I have no background knowledge to have any reason to believe that I can just ignore the sodium and potassium and assume the same end product occurs in the reaction involving Sodium Thionate and Potassium Ferricyanideother than a wild guess based on this problem apparently being impossible without that assumption.

davidsdurions

I'm sad this hasn't been responded to and although the answer is well beyond my knowledge base, I want to know what is happening too. Is it a big boom or a little fizzle?

Figured the thread could use the bump to get some fresh eyes on the problem.

Kipling

Warning - the last time I actually had to do this was a long time ago. In the iodine reactions, one of them has to evolve I2, one consumes it. If it doesn't, this makes no sense.

From what you said...

"Thionate -> tetrathionate" oxidation which generates two electrons. 2x (2-) to 2-. That's two free electrons.

Ferri->ferro reduces from 3- to 4-, needing one electron. So for each thionate oxidation, 2 of this reaction are needed to balance electrons.

So...

4 Na + 2 SO3(2-) -> S2O6(2-) + 4 Na + 2 e

6 K + 2 FeCN6(3-) + 2e -> 6 K + 2 FeCN6(4-)

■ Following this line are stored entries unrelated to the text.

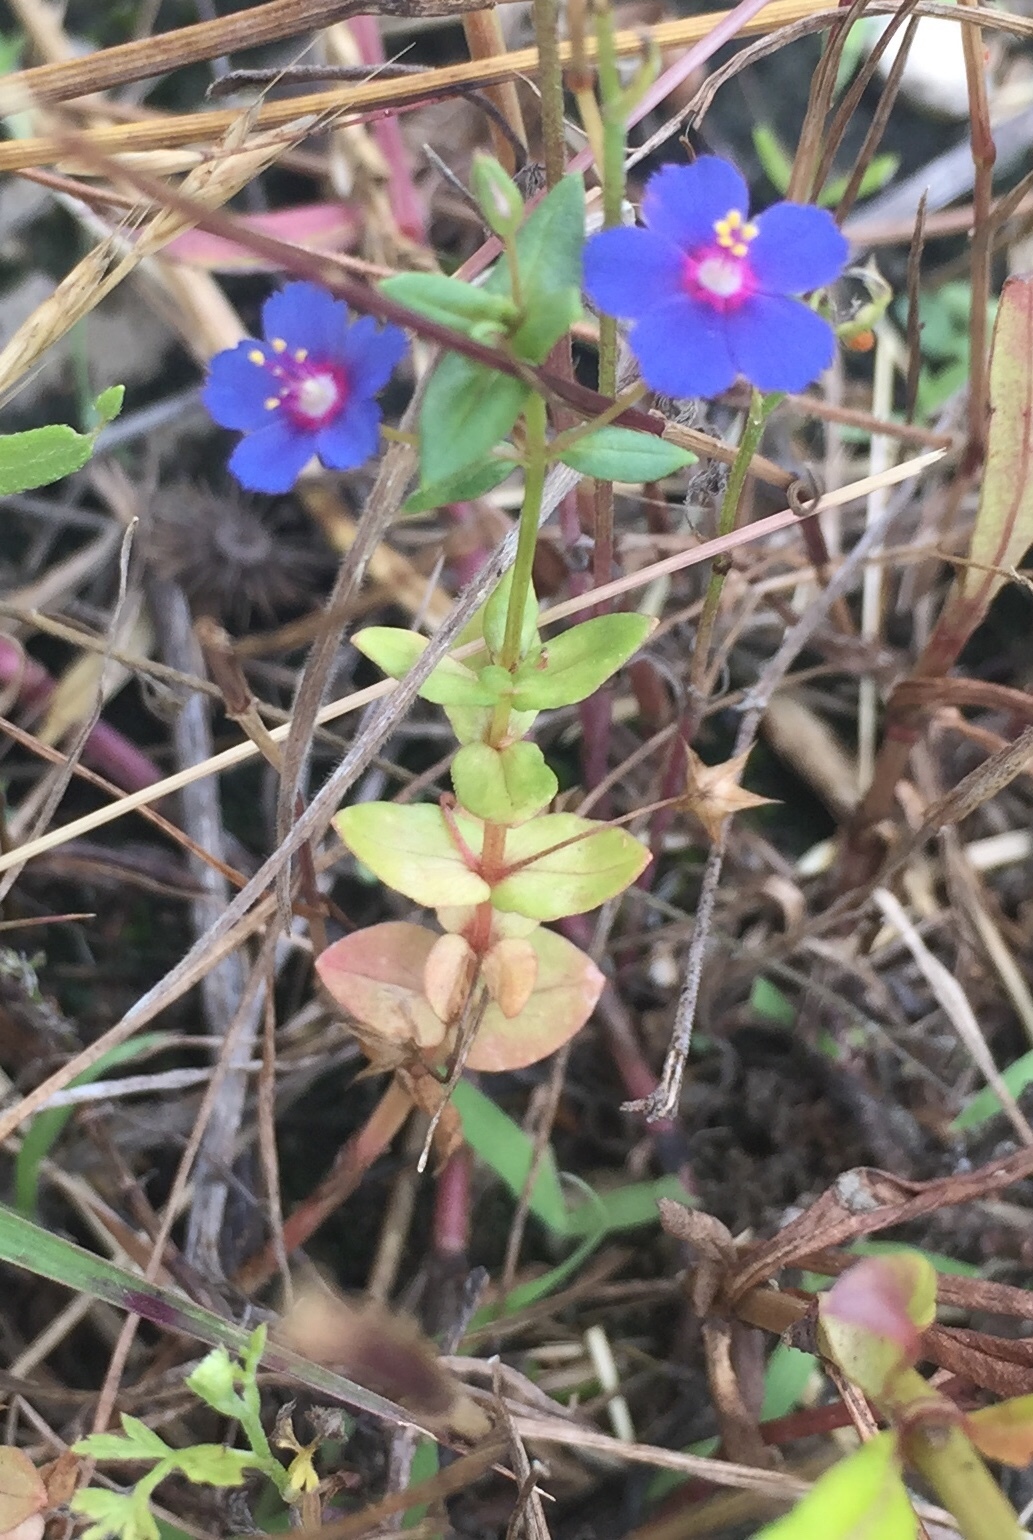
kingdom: Plantae
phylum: Tracheophyta
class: Magnoliopsida
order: Ericales
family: Primulaceae
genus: Lysimachia
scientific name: Lysimachia arvensis
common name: Scarlet pimpernel
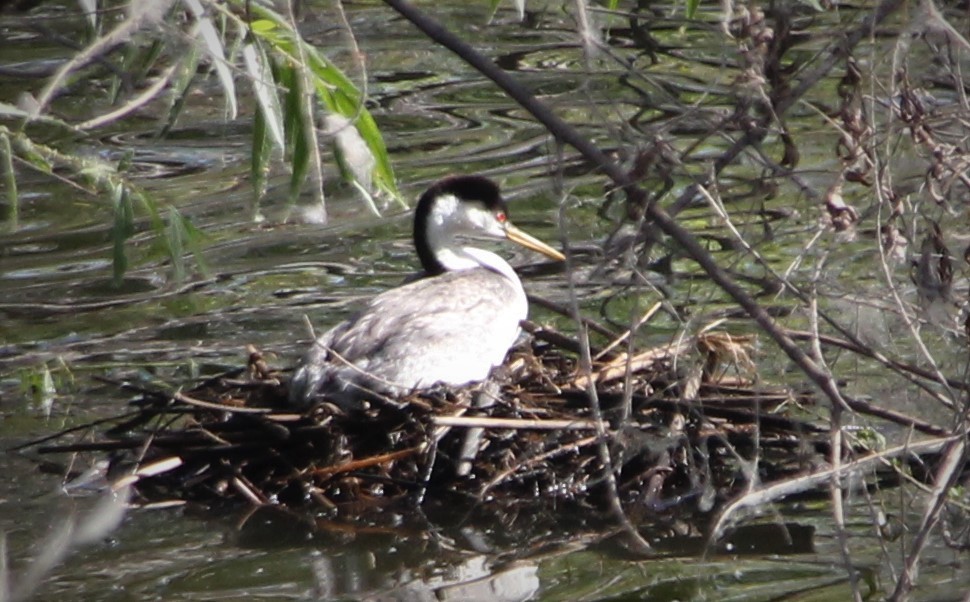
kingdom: Animalia
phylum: Chordata
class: Aves
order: Podicipediformes
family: Podicipedidae
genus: Aechmophorus
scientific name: Aechmophorus occidentalis
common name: Western grebe
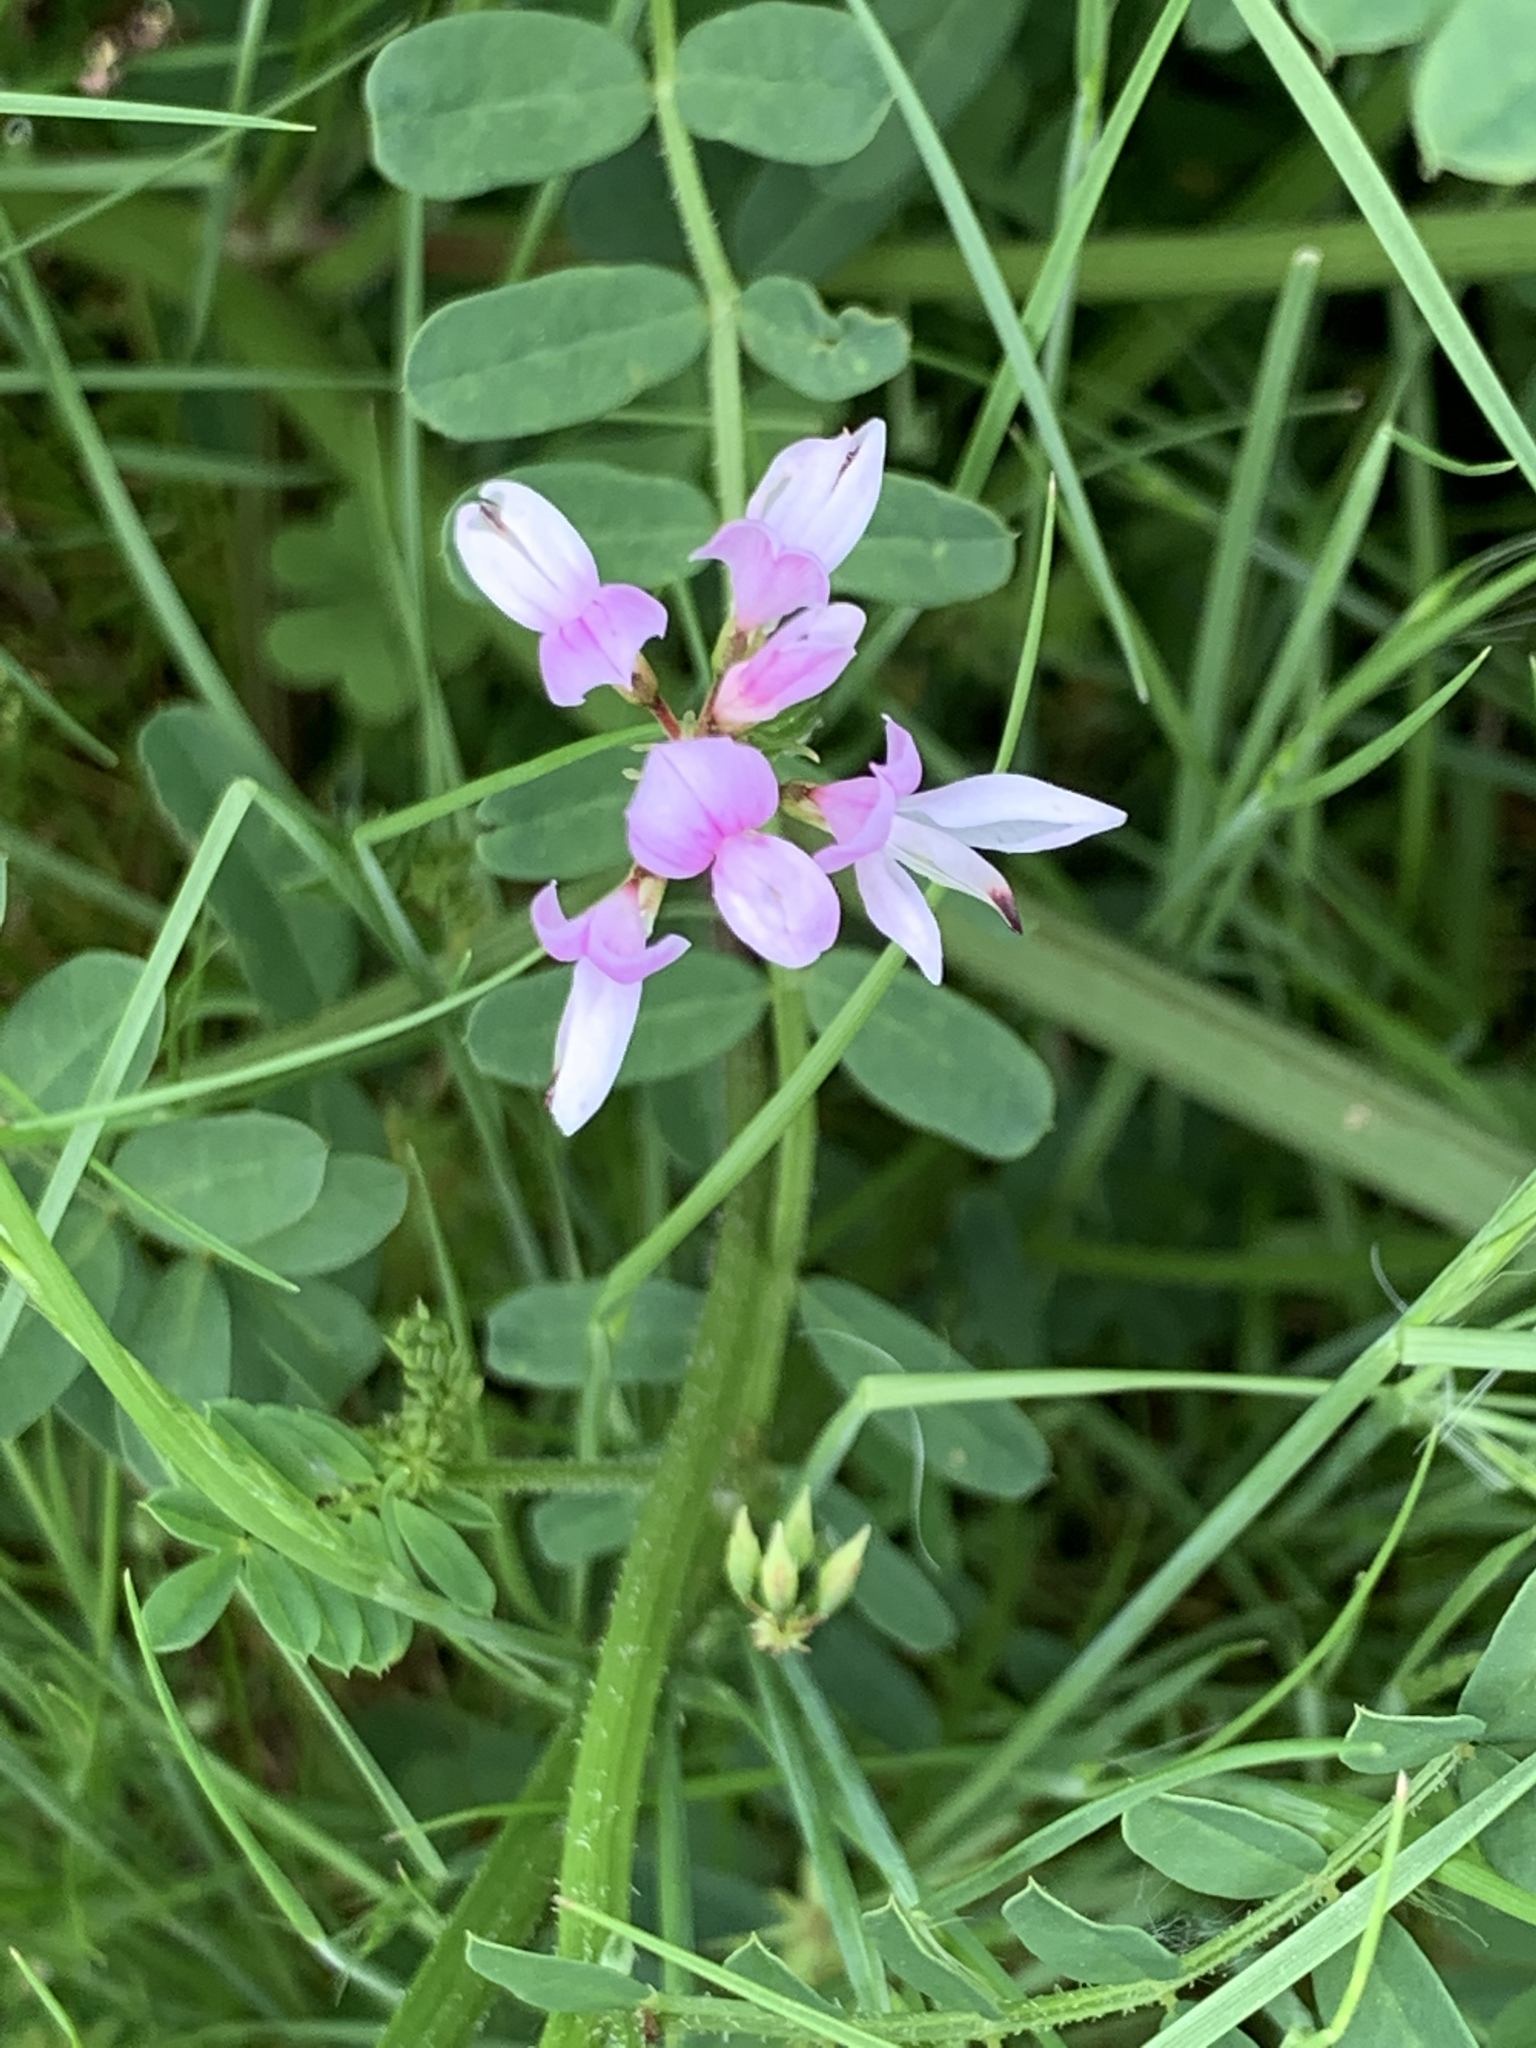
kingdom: Plantae
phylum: Tracheophyta
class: Magnoliopsida
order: Fabales
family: Fabaceae
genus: Coronilla
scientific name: Coronilla varia
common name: Crownvetch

I'm guessing you get a sodium tetrathionate with ferrocyanide where some is sodium and some is potassium? That's only if you get the salts, of course. Otherwise, the Na+ and K+ are just ions in solution.

Jimmy King

The original substances are Na2S2O3 and KFe(CN)6. Now if those decomp down to Na + S3O4 and K + Fe(CN), that might also work. So:

2Na₂S₂O₃ -> 2Na + S₄O₆

The Na and K will not undergo any oxidation state changes. I don't have anything to suggest to me that that's the case vs the original double replacement (unless I've forgotten something from my previous class, which could be), aside from the fact that the double replacement doesn't cause a redox reaction and I am 100% definitely supposed to get a redox reaction.

Leaving me with a final

2Na₂S₂O₃ + K₃Fe(CN)₆-> S₄O₆ + Fe(CN)₆ + 2Na + 3K

Fuzzy Cumulonimbus Cloud

This might work better if you treated it as an aqueous reaction. What would happen to the K and Na if this were in solution? What ions would form then? Could you maybe write half reactions with the dissociated components? And maybe you could add water molecules to deal with all those oxygens?

Jimmy King

Reviewed electrolyte and solubility stuff, since you are right, this is going to be an aqeuous solution. That took care of what to do with the Na and K. Thanks for that. It's been quite awhile since I had to think about that and that was not my strongest section when I took it.

I don't think there's anything which needs done with the oxygens. They stay bonded so the sulfur as it goes from S2O4 to S4O6. I'm also pretty sure that part of redox is not dealt with for 7 more chapters in my textbook.

Fuzzy Cumulonimbus Cloud

Oh sorry. You will get to that if you take analytical or electrochemistry.
Either way: yay!

Jimmy King

Ha, nope. Last semester of Chemistry for me. As a CS major, I normally wouldn't be taking it at all, but the other option was physics and the physics teachers are notoriously super terrible.

We might hit that chapter with the fancier solubility stuff at the end of the semester, so you may be hearing from me again. Well, you'll definitely be hearing from me again... just maybe or maybe not about this in particular.

Fuzzy Cumulonimbus Cloud

Feel free! I used to teach chemistry. Will again once I finish my Ph.D.